### Required work
Please keep to the lines below from the one with "middle mcp: (146, 190)" through the one with "thumb cmc: (517, 206)", and restate them word for word, ends included.

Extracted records
::::::

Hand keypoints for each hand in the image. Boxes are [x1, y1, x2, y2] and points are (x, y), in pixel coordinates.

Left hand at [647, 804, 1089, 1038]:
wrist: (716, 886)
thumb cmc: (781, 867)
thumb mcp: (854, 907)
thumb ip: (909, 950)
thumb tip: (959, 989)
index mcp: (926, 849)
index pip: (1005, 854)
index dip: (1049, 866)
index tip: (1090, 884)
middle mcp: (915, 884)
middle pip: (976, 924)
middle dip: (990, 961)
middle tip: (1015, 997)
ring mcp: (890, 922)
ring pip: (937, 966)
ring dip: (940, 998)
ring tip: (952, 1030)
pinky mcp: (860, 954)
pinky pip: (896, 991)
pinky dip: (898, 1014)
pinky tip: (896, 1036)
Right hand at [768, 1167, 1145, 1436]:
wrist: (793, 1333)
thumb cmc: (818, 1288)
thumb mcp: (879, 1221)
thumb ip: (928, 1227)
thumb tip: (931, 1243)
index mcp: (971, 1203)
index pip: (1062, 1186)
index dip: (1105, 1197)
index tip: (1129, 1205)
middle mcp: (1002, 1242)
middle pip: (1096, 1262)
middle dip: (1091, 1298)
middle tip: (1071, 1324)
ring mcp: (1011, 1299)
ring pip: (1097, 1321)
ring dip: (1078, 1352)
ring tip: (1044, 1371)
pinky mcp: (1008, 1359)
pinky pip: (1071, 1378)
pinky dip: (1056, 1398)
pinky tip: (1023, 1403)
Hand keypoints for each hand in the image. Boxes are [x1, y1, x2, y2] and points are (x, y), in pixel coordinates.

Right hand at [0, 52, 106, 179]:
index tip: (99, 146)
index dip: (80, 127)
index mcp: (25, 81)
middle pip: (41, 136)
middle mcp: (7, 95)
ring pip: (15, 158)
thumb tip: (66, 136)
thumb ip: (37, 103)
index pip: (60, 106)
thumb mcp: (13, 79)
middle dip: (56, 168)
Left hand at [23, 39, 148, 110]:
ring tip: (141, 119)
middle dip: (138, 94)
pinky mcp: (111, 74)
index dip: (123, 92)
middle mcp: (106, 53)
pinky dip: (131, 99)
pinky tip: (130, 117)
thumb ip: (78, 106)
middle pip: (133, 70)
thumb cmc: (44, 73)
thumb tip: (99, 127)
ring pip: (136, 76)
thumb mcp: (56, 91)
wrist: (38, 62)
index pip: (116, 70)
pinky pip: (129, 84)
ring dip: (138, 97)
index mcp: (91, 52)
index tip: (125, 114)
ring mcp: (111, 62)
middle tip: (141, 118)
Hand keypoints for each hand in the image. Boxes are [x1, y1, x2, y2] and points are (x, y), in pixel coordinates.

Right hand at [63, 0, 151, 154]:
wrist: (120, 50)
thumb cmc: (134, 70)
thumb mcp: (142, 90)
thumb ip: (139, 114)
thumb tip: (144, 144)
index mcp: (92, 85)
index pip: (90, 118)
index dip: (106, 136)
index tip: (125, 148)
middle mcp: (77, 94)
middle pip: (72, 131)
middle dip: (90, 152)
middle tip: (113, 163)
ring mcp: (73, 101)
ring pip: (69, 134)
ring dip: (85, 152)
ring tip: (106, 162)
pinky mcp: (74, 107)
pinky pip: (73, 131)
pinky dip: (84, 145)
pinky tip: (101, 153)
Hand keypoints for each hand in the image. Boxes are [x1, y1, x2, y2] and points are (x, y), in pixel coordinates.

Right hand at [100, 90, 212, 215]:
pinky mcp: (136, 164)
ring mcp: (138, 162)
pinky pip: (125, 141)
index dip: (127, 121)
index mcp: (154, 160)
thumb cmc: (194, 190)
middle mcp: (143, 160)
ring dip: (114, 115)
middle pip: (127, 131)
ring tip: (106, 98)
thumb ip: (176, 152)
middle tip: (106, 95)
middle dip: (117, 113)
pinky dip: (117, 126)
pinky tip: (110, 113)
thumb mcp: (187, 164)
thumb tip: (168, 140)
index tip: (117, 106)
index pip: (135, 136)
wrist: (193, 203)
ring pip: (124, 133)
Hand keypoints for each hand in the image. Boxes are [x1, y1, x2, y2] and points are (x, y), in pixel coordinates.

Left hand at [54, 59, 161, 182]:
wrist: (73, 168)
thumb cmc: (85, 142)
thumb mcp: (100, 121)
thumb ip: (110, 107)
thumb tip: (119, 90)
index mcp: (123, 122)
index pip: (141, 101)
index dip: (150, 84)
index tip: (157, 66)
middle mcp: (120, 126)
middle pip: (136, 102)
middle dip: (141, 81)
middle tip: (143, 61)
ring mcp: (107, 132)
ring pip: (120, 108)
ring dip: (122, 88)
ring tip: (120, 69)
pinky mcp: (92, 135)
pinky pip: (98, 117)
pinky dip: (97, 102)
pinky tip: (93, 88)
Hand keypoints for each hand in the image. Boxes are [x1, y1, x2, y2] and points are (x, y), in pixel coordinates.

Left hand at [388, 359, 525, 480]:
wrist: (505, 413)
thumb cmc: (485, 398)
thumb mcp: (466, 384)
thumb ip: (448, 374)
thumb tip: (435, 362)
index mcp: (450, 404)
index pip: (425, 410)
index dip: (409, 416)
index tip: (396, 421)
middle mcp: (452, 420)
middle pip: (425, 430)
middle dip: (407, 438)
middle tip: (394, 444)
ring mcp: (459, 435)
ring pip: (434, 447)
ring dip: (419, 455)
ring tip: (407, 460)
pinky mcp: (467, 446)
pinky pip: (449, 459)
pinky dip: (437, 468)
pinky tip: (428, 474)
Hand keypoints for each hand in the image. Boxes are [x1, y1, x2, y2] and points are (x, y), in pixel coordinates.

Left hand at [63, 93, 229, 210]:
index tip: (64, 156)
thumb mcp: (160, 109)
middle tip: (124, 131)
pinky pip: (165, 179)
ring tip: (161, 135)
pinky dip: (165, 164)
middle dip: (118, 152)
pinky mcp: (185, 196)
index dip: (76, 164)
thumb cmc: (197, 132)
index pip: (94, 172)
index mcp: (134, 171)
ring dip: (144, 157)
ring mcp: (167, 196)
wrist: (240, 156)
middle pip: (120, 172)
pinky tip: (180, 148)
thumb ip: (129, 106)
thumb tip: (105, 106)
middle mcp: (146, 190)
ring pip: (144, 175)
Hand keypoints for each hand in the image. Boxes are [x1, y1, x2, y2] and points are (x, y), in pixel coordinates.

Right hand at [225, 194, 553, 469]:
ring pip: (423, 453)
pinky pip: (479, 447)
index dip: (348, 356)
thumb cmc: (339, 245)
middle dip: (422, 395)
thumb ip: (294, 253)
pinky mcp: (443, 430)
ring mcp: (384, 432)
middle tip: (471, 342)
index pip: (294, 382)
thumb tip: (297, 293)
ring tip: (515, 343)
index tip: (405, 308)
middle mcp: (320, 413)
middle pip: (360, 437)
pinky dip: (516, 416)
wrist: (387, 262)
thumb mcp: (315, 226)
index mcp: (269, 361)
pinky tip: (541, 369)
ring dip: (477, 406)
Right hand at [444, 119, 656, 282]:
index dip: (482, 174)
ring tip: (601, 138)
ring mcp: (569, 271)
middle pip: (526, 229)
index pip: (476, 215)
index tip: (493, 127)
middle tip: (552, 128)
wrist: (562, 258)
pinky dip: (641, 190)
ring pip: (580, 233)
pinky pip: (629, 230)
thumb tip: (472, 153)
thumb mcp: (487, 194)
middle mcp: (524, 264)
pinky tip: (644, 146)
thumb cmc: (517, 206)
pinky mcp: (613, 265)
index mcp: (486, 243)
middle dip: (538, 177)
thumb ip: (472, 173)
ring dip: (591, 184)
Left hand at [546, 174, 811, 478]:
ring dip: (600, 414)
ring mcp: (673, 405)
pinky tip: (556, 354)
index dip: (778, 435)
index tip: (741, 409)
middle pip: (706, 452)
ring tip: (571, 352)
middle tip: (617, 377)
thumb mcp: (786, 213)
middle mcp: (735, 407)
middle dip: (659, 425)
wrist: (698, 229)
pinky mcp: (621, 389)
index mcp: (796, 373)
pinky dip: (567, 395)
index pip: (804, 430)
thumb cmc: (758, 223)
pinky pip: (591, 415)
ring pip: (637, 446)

::::::

### Task answer
middle mcp: (146, 190)
ring pip: (144, 175)
Hand keypoints for each hand in the image. Boxes are [x1, y1, x2, y2] and points are (x, y), in pixel coordinates.

Right hand at [225, 194, 553, 469]:
ring pip: (423, 453)
pinky pip: (479, 447)
index dip: (348, 356)
thumb cmc: (339, 245)
middle dip: (422, 395)
thumb ip: (294, 253)
pinky mcp: (443, 430)
ring mcp: (384, 432)
middle tip: (471, 342)
index pip: (294, 382)
thumb tip: (297, 293)
ring tip: (515, 343)
index tip: (405, 308)
middle mcp: (320, 413)
middle pip: (360, 437)
pinky dip: (516, 416)
wrist: (387, 262)
thumb mcp: (315, 226)
index mcp: (269, 361)
pinky tip: (541, 369)
ring dip: (477, 406)
Right hand at [444, 119, 656, 282]:
index dip: (482, 174)
ring tip: (601, 138)
ring mcp: (569, 271)
middle pip: (526, 229)
index pip: (476, 215)
index tip: (493, 127)
middle tip: (552, 128)
wrist: (562, 258)
pinky dip: (641, 190)
ring pip: (580, 233)
pinky pip: (629, 230)
thumb tip: (472, 153)
thumb mcp: (487, 194)
middle mcp: (524, 264)
pinky tip: (644, 146)
thumb cmc: (517, 206)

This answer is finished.